Roy and the Avalanche had a different interpretation.
"He turned his hand to put it in the right direction. He also made a forward motion," Roy said. "It is toug not to win. It is just the person upstairs didn't make the right call. That's all."
The Avalanche, who had a goal wrongly disallowed by the same officiating crew two days ago, were forced to settle for their second straight disputed tie. They gave up a goal in the final three minutes against Tampa Bay on Monday.
"I am sure they wanted to make the right call," Colorado captain Joe Sakic said. "On Monday it was pretty obvious that someone in charge upstairs didn't know what he was doing."
After Gagne's goal, Philadelphia had a power play for the final 1:14 of overtime, but could not capitalize against Roy, who finished with 28 saves. It still left the Flyers satisfied after arriving in Denver at about 3 a.m. because of a flight delay out of Nashville on Tuesday.
"I couldn't be any happier and I expressed that to them," said coach Bill Barber, 1-0-2 since taking over for Craig Ramsay, who was fired on Sunday. "I think it's important that they know.

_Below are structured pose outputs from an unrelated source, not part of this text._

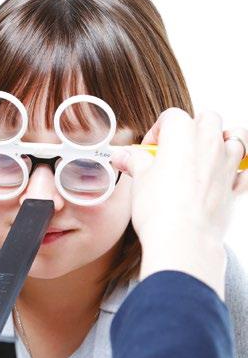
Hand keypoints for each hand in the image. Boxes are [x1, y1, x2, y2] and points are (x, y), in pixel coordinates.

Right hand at [111, 109, 247, 296]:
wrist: (183, 240)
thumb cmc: (159, 209)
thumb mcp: (138, 181)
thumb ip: (134, 162)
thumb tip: (122, 156)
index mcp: (182, 135)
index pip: (171, 117)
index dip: (156, 132)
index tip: (147, 151)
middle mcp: (209, 143)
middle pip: (207, 118)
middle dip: (192, 127)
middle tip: (174, 150)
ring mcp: (227, 164)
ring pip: (235, 135)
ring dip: (220, 141)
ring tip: (203, 156)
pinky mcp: (235, 187)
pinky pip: (245, 168)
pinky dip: (237, 168)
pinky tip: (223, 176)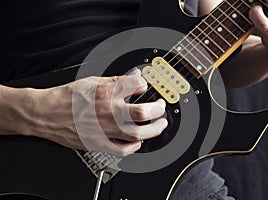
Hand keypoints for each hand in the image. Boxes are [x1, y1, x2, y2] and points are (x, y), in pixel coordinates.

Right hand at [19, 69, 166, 155]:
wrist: (46, 113)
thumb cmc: (66, 97)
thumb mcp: (92, 81)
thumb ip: (117, 80)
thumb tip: (135, 76)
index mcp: (105, 93)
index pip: (136, 86)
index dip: (144, 85)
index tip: (144, 87)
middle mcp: (107, 111)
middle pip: (143, 112)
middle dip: (158, 109)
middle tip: (160, 107)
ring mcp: (104, 129)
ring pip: (137, 133)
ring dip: (153, 129)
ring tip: (159, 124)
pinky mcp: (98, 143)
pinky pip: (122, 149)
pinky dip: (134, 146)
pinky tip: (138, 141)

It's very enjoyable to coach and watch a team play that hard."
Milan Hejduk gave Colorado a 3-2 lead midway through the third when he scored on his own rebound. Defensemen Greg de Vries and Eric Messier added unlikely goals to help the Avalanche extend their home unbeaten streak to 11 games (8-0-3).
Eric Desjardins and Jason Williams also scored for Philadelphia, and Daymond Langkow had three assists.
Philadelphia, seeking its first road victory over Colorado since October 1993, led briefly in the third period after Williams beat Roy on a slap shot from the right circle.
The advantage lasted only 26 seconds as the Avalanche tied it at 2 on Messier's backhand shot that slipped past Philadelphia goalie Brian Boucher. It was Messier's second goal of the season and his first since Nov. 9.
A four-minute high-sticking penalty on Flyers captain Kevin Stevens at 10:37 set up Hejduk's go-ahead goal as the Avalanche capitalized just 65 seconds later.
Colorado has the NHL's third-best power play, while the Flyers rank last in the league in killing penalties. The Avalanche finished 1-for-5 with the man-advantage.